● The data:
◆ ◆ ◆ ◆ ◆ ◆ ◆

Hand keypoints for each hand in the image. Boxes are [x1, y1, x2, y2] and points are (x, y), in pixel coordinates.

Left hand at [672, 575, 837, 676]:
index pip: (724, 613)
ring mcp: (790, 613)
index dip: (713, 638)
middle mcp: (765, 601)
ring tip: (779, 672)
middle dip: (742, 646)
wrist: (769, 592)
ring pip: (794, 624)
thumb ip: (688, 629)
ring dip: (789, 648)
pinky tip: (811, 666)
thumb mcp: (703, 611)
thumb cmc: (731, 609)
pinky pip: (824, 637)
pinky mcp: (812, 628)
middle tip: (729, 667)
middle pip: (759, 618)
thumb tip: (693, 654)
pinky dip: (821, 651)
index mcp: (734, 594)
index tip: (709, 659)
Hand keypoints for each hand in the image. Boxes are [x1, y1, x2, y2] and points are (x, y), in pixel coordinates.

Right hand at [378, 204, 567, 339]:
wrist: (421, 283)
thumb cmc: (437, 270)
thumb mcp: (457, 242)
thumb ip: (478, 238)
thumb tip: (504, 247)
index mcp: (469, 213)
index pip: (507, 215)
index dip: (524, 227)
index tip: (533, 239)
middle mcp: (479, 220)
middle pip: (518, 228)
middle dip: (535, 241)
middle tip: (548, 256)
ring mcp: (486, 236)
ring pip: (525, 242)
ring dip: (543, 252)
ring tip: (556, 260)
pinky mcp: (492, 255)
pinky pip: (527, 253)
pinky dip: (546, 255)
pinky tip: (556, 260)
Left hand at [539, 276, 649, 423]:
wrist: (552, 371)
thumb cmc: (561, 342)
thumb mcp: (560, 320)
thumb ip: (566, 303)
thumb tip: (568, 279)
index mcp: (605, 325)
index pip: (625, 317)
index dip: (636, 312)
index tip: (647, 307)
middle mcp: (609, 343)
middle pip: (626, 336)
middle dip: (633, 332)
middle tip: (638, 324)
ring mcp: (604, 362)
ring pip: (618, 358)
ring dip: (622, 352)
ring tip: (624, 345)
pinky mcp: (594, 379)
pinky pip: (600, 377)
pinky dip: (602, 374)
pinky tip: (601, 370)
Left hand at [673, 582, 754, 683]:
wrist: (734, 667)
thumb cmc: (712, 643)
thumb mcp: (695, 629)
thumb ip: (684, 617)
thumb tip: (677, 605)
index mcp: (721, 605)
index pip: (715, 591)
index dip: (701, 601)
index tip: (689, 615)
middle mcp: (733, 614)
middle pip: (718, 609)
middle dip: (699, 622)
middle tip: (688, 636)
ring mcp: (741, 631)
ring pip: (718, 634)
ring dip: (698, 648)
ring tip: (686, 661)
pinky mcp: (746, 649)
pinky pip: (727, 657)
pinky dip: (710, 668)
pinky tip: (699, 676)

◆ ◆ ◆ ◆ ◆ ◆ ◆

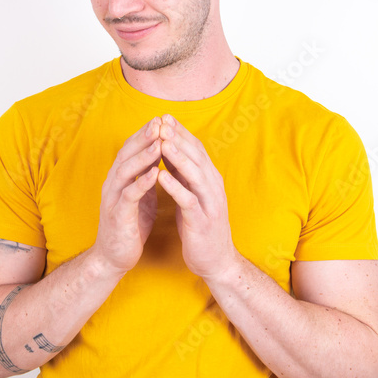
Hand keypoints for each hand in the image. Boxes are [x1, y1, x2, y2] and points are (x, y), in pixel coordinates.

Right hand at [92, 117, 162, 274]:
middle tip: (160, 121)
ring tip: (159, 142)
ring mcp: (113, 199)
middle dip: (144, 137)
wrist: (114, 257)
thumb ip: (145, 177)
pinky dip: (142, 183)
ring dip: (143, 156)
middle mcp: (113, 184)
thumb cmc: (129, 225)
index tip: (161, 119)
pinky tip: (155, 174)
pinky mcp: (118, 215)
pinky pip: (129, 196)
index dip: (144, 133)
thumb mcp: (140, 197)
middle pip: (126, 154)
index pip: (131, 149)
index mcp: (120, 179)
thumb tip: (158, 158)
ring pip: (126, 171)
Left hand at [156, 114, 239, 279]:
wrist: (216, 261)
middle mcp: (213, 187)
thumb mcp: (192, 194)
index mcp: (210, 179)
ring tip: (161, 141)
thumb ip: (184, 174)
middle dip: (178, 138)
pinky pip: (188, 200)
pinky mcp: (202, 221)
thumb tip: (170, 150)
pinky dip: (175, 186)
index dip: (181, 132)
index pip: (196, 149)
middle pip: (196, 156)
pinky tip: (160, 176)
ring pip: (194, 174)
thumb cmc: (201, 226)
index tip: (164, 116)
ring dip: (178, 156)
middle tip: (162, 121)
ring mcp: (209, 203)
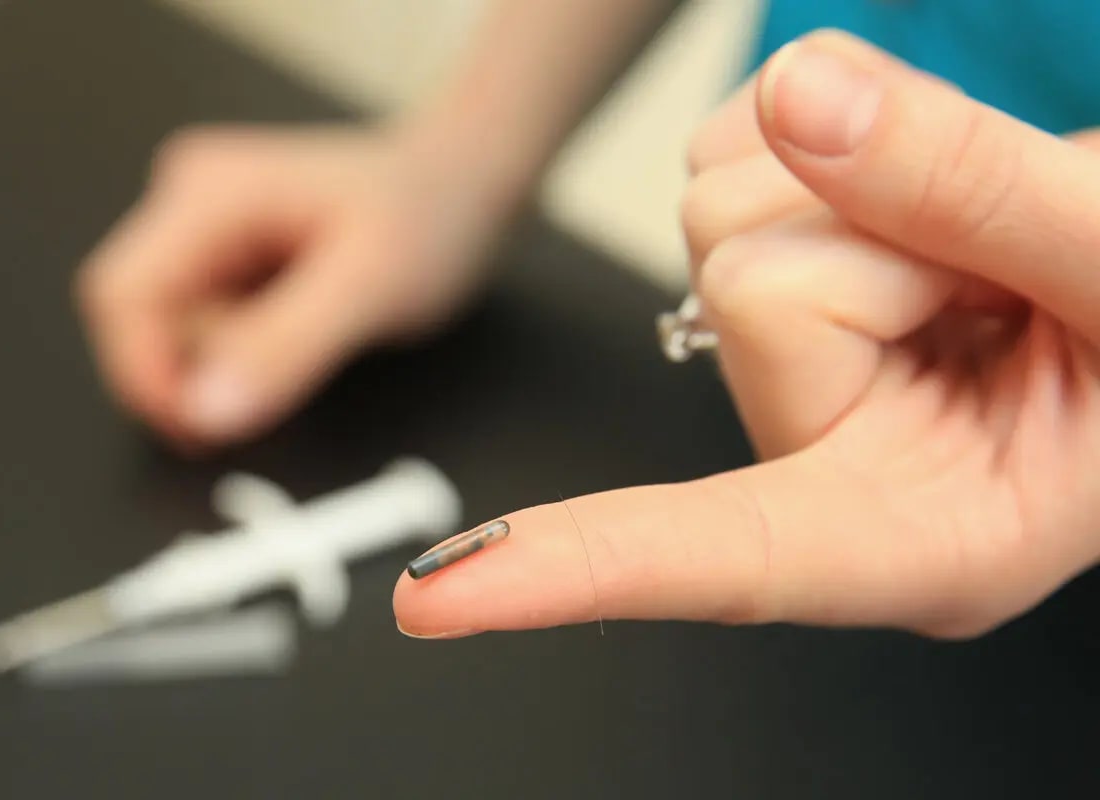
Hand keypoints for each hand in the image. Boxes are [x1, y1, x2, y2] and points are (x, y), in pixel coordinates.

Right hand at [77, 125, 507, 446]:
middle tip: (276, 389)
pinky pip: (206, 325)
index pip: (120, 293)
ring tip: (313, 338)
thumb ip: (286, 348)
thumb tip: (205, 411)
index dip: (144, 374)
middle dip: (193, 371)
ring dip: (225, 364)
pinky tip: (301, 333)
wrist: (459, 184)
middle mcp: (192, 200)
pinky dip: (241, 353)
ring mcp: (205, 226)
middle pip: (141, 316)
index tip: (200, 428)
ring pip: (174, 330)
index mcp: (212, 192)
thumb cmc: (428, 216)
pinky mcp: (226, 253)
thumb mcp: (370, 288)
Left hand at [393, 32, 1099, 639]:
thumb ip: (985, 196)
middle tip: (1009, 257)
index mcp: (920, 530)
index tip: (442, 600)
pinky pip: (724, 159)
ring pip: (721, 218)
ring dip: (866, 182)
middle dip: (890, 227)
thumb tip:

◆ ◆ ◆ ◆ ◆ ◆ ◆

● Exercise aim: Copy exactly the stretch of data above from the line with "thumb cmc: (712, 643)" through the line with "pinky tip: (699, 676)", and omit all other lines.

● Solved problem:
thumb cmc: (712, 643)
thumb mcp: (695, 629)
thumb ip: (684, 617)
thumb tip: (677, 605)
index mcp: (721, 605)
index pip: (715, 591)
index dip: (701, 601)
index tip: (689, 615)
middle mcp: (733, 614)
middle pip: (718, 609)
middle dip: (699, 622)
middle tip: (688, 636)
ring mcp: (741, 631)
ring pip: (718, 634)
ring dip: (698, 648)
ring tip: (686, 661)
pinky mcp: (746, 649)
pinky pip: (727, 657)
pinky dip: (710, 668)
pinky tip: (699, 676)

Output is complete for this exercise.